Passengers simply book their trip using a companion app and the system automatically suggests the best transportation solution based on timing, traffic congestion, costs and ridesharing demands.

Using this information, Pop.Up lists what options it feels are reasonable for your journey- either the ground, the air or combination of both.

The two-seater capsule, which will roll up at your location once you’ve ordered it, consist of monocoque carbon-fiber cocoon that measures 8.5 feet (2.6 meters) long, 4.5 feet (1.4 meters) high, and 16 feet (meters) wide.

And it is capable of transforming into a car by coupling to the ground module, which runs on a battery – it can travel for 62 miles (100 kilometers) on a single charge.

The capsule will scan the passengers face for authenticity and according to a concept video, it will also show content on the screen for users to watch as they travel.

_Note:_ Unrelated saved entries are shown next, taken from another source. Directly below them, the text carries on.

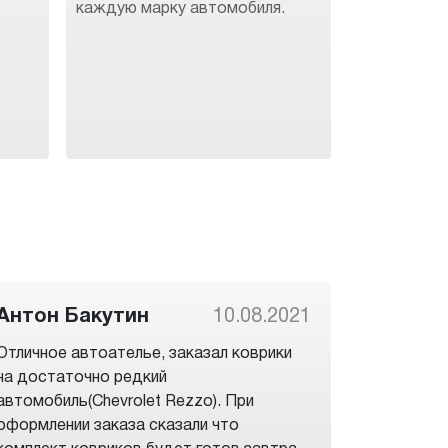
каждую марку автомобиля.
Антон Бакутин
10.08.2021
Отличное автоателье, заказал коврики
на достаточно редкий
автомобиль(Chevrolet Rezzo). При
оформлении заказа сказали что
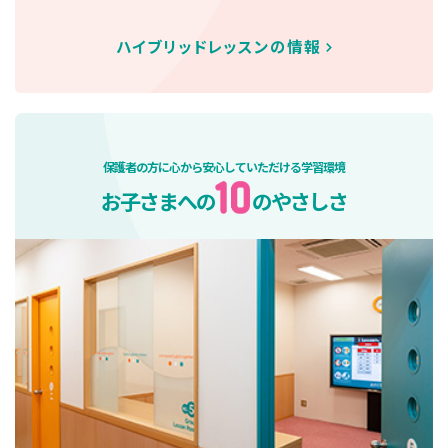
ハイブリッドレッスンの情報
保護者の方に心から安心していただける学習環境
お子さまへの
のやさしさ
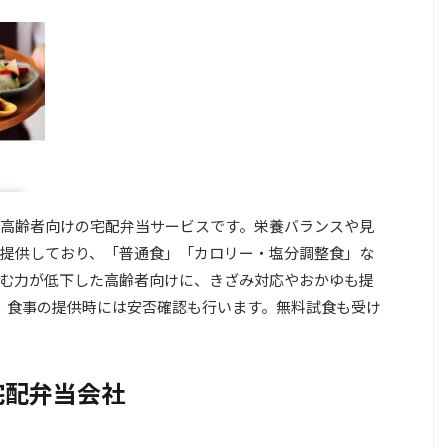
高齢者向けの宅配弁当サービスです。栄養バランスや見
提供しており、「普通食」「カロリー・塩分調整食」な
む力が低下した高齢者向けに、きざみ対応やおかゆも提
、食事の提供時には安否確認も行います。無料試食も受け
宅配弁当会社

But, if you find yourself in traffic, simply call for a vertical take-off and landing air vehicle to pick you and the capsule up.

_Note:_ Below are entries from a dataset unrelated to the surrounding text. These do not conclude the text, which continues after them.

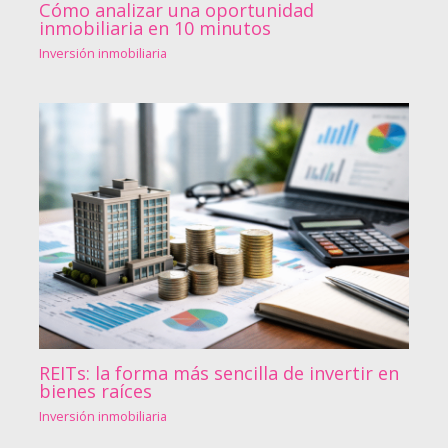
Cómo analizar una oportunidad
inmobiliaria en 10 minutos
Inversión inmobiliaria
REITs: la forma más sencilla de invertir en
bienes raíces
Inversión inmobiliaria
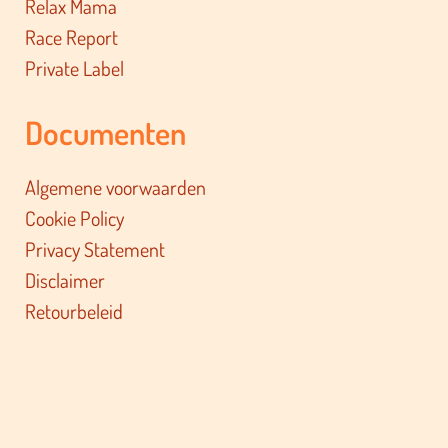
Relax Mama
Race Report
Private Label
Documenten
Algemene voorwaarden
Cookie Policy
Privacy Statement
Disclaimer
Retourbeleid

‘For megacity journeys with high congested traffic, the capsule disconnects from the ground module and is carried by a 5 by 4.4 meter air module propelled by eight counter-rotating rotors,’ Airbus explained.

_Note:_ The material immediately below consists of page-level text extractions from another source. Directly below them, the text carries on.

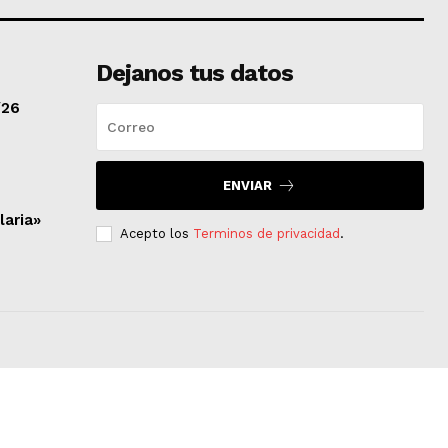
Dejanos tus datos
/26
ENVIAR
laria»
Acepto los
Terminos de privacidad
.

‘In this configuration, Pop.Up becomes an urban self-piloted air vehicle, taking advantage of the third dimension to get from A to B efficiently whilst avoiding traffic congestion on the ground.’

Once passengers have reached their destination, the capsule and the aerial vehicle travel back to dedicated recharge stations where they wait to be summoned by their next customer.

Pop.Up is deemed the first modular, fully electric, zero emission concept vehicle system, designed to relieve traffic congestion in crowded megacities – Airbus noted that more than 10 million people will be living in megacities in the next 30 years.

‘The feasible concept is the result of Italdesign and Airbus’ joint reflection on how to address the mobility challenges of megacities achievable for a majority, which has become one of the most pressing issues for commuters in megacities worldwide,’ shared Airbus.

‘With traffic congestion projected to hugely increase by 2030, the companies decided to combine their engineering expertise to tackle how to best achieve a sustainable, modular and multimodal urban mobility system – giving rise to the Pop.Up concept.’